**EXERCISE TEXT**.

▶

Comprehensive Insights into APOBEC Mutations in Thyroid Cancer: Prognostic and Therapeutic Discoveries.

BACKGROUND

The APOBEC (apolipoprotein B mRNA editing enzyme, catalytic polypeptide-like) family plays a vital mutagenic role in diverse human malignancies. Nevertheless, the biological characteristics of APOBEC family members and their clinical significance in cancer have not been comprehensively explored. Our primary objective was to characterize the distribution and clinical relevance of APOBEC family members and their mutations across multiple cancer types, with a particular focus on thyroid carcinoma (THCA).

METHODS

In this study, we employed an integrated, multi-faceted approach combining diverse statistical and bioinformatics methods. Data sources included whole-exome sequencing (WES), targeted next-generation sequencing (NGS), bulk RNA sequencing (RNA-seq), single-cell RNA sequencing (scRNA-seq), Western blot assays, drug sensitivity analyses, and in vivo animal models.

RESULTS

APOBEC mutations occupy a significant position in the mutation landscape of THCA. High APOBEC mutation enrichment scores were strongly associated with poor prognosis, immune evasion, and increased risk of malignant progression in THCA patients. These mutations contribute to tumor advancement and influence cellular differentiation within the tumor microenvironment. Additionally, we developed a prognostic APOBEC mutagenesis model using machine learning, which was validated across multiple THCA cohorts. In vitro and in vivo experiments demonstrated that APOBEC2 inhibition effectively suppressed tumor proliferation, metastasis, and glycolytic activity, while simultaneously enhancing immune activation and boosting the efficacy of immune checkpoint inhibitors.

◀

(Dataset excerpts)

▶

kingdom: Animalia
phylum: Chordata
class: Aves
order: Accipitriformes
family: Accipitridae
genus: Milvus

◀
▶

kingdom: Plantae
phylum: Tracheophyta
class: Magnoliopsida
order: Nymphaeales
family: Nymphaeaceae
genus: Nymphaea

◀

**ASSIGNMENT 1**.
Translate this sentence from the thyroid cancer abstract into Spanish: "APOBEC mutations occupy a significant position in the mutation landscape of THCA."
**ASSIGNMENT 2**.
According to the thyroid cancer abstract, inhibiting which APOBEC family member suppressed tumor proliferation, metastasis and glycolytic activity?
**ASSIGNMENT 3**.
List every data source that the thyroid cancer abstract names in its methods section.

**TASK OUTPUT 1**.
Las mutaciones de APOBEC ocupan una posición importante en el panorama mutacional del THCA.

**TASK OUTPUT 2**.
APOBEC2.

**TASK OUTPUT 3**.
- Whole-exome sequencing (WES)
- Targeted next-generation sequencing (NGS)
- Bulk RNA sequencing (RNA-seq)
- Single-cell RNA sequencing (scRNA-seq)
- Western blot assays
- Drug sensitivity analyses
- In vivo animal models